Scott Oliver meets a dedicated servant of club cricket who’s been scrupulously keeping score for more than 60 years
Published in issue 38 of Wisden Cricket Monthly (December 2020)
In his 62 years and counting – lots of counting – as first-team scorer for Old Wilsonians CC (OW) near Bromley in Kent, Mike Pike has only ever missed three games. “I had it written into my ‘contract’,” he says, “that if ever Crystal Palace made the FA Cup final I would be excused duties. It has happened twice: 1990 and 2016, both times losing to Man United. I also missed a match when I went to see Pink Floyd at Knebworth.”
Born in the final months of World War II, Pike attended Wilson’s Grammar School in Camberwell and first took up the scorer’s pen for OW in 1958, when a school prefect summonsed him during an assembly: “I’d like to see the Pike.” He has never looked back, accompanying the club’s journey from its days playing friendlies among the old boys’ teams, then into the North Kent League, and finally into the ECB Kent Cricket League (KCL) structure, where they currently play in the third tier.
The 2020 coronavirus season was the club’s most successful ever. They topped their regionalised 45-over mini league, which included KCL champions Beckenham and three other sides in higher divisions. In the subsequent T20 competition, they eliminated Beckenham in the quarters, and 2019 KCL runners-up Bexley in the semis, although the final, against Tunbridge Wells, has been postponed until next May.
During the early-summer lockdown, Pike kept spirits up with elaborate match reports on the club’s virtual games of WhatsApp cricket – scorecards provided to him, as he doesn’t own a mobile phone – a task he was quite used to having submitted copy to local papers for years. Indeed, when Kent skipper Rob Key – who played a few games for OW second XI in the 1990s – came to open the club’s new nets, Pike filed a report and photos to the Mercury, although was bemused to have to explain to the sports editor who Key was.

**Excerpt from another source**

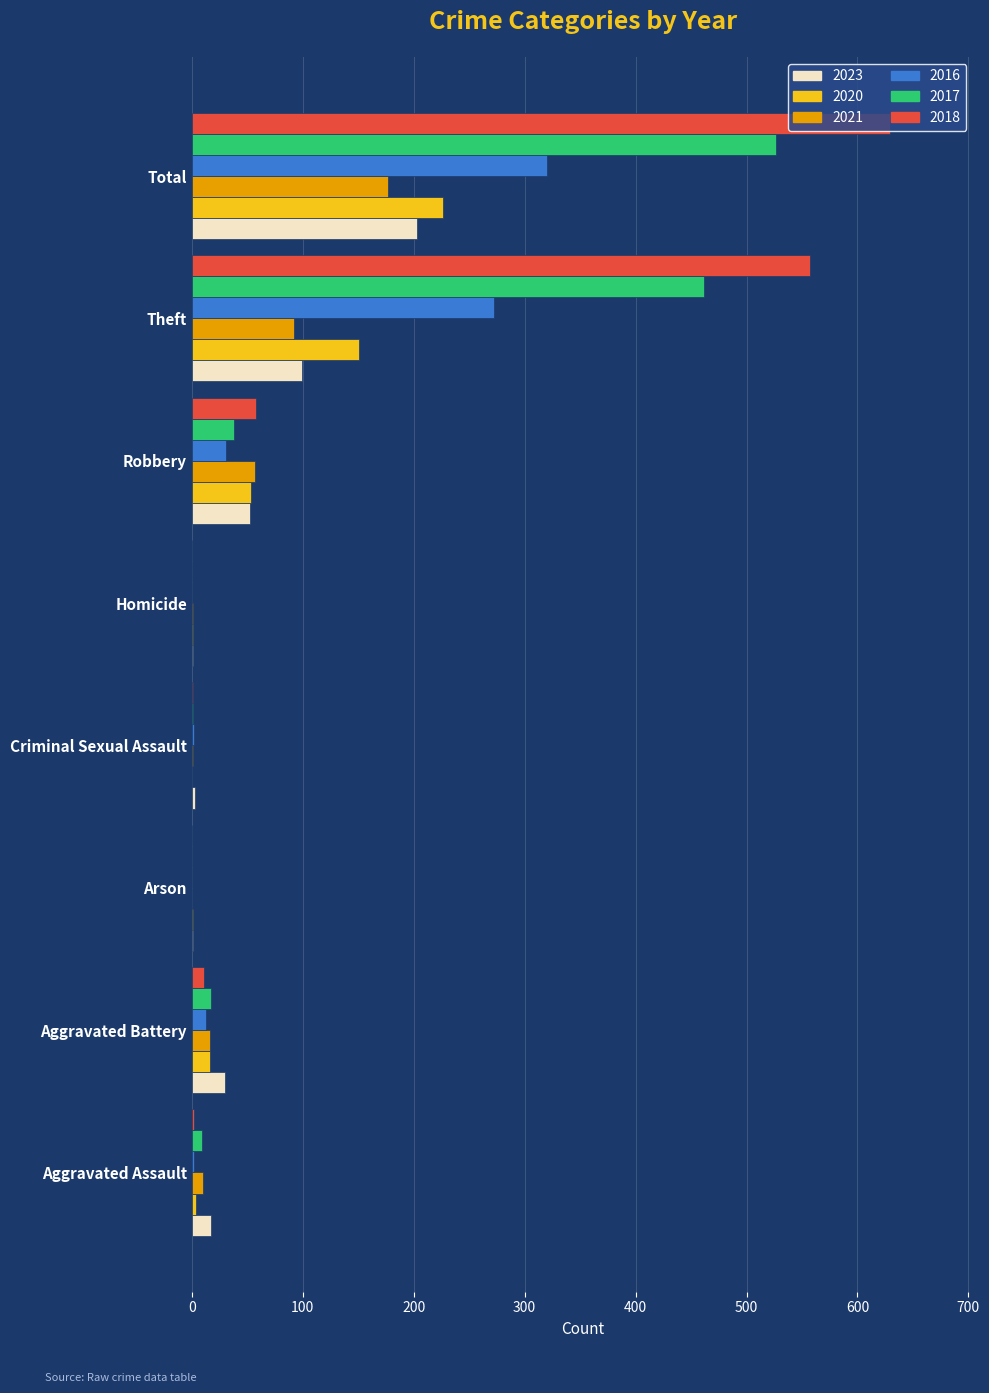

What is the sum of all 2016 values?

640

Newspapers are a familiar world, Pike having spent his working life in the Guardian’s Research and Information department. He was a lifelong trade unionist with Unite, for whose retired members’ association he performed secretarial duties. He has been OW’s secretary for longer than anyone can remember, too – alongside the scoring and reporting, doing tea rotas, updating stats, and sitting on the OW Sports Association umbrella committee.

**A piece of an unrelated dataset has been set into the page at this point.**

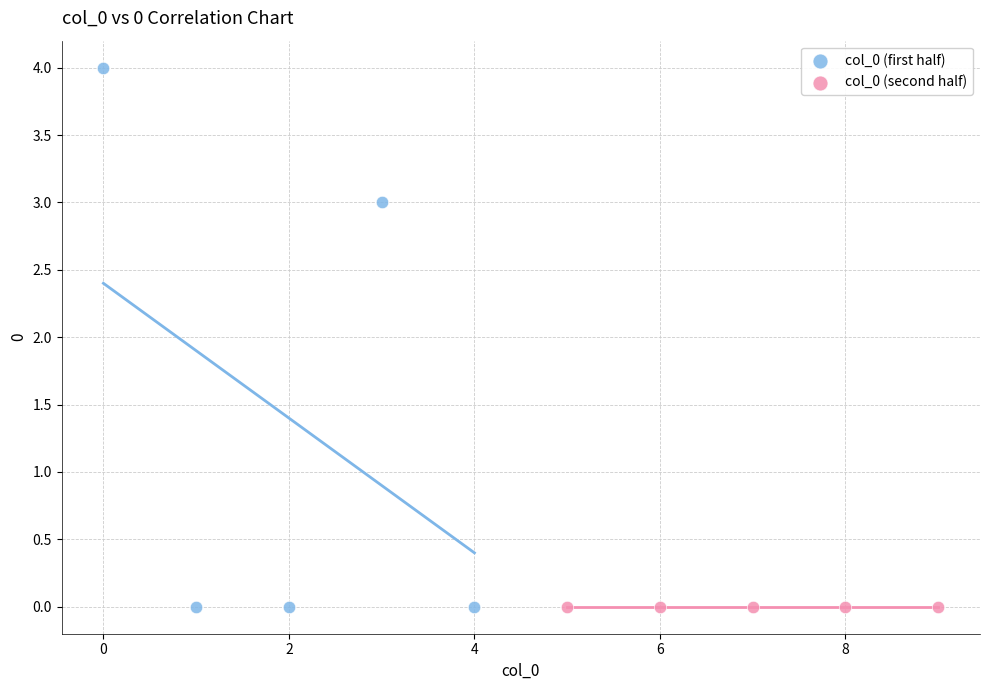

Which series contains the highest Y value?

col_0 (first half)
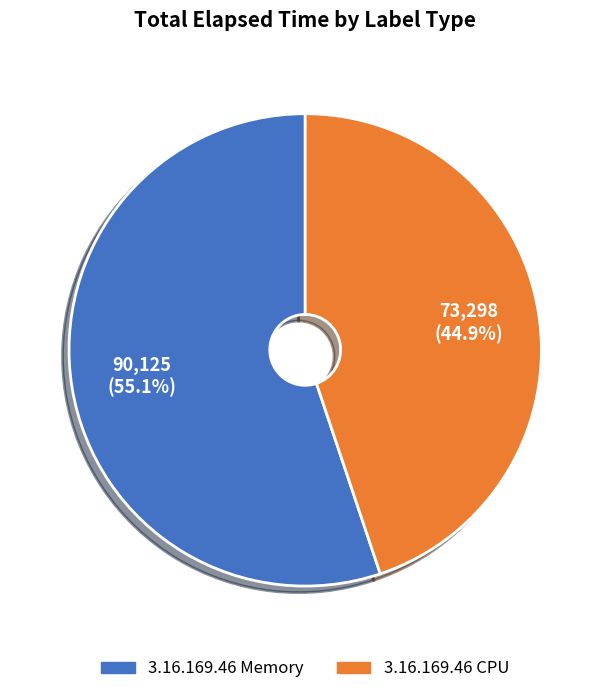

How many slices are in this pie chart?

2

He has never been a player, though, with just a few undistinguished and reluctant outings in OW colours. “They appreciated that I was a better scorer than cricketer,” he says. “They used to say, ‘Bring your kit along in case we’re short’. After a while, I got wise to it, because every other week they were short. So I stopped bringing my kit.”
Pike is ready to adapt to computerised scoring if needs must, but his method remains a beacon of old-school minimalism: “I don’t do balls faced. If someone asks me, ‘How many balls did I face?’, I say, ‘Not enough, because you’re out’.” As for pet peeves, he collated these into an article for the KCL handbook: ‘How to Abuse a Scorer’. Chiefly, have them do it alone.
Having spent the first 50 years of his scoring life working from a table – he suffered a broken arm one afternoon trying to parry a shot heading toward a young ’un playing obliviously behind him – in 2008 the OW Sports Association built him a proper scorebox, named the Mike Pike Scorebox in his honour. Wilsons old boy and afterdinner speaker Bob ‘The Cat’ Bevan, two days Pike’s junior, and Mike Gatting led the ceremonials.
“Ian Forbes [OW Sports Association’s sole life president] always used to say I’d have to do 50 years to get a scorebox. He wanted to call it the Mike Pike Memorial Scorebox. I said, ‘Hopefully, you’ll have to wait a good few more years before you can call it that’.” Dot, dot, dot.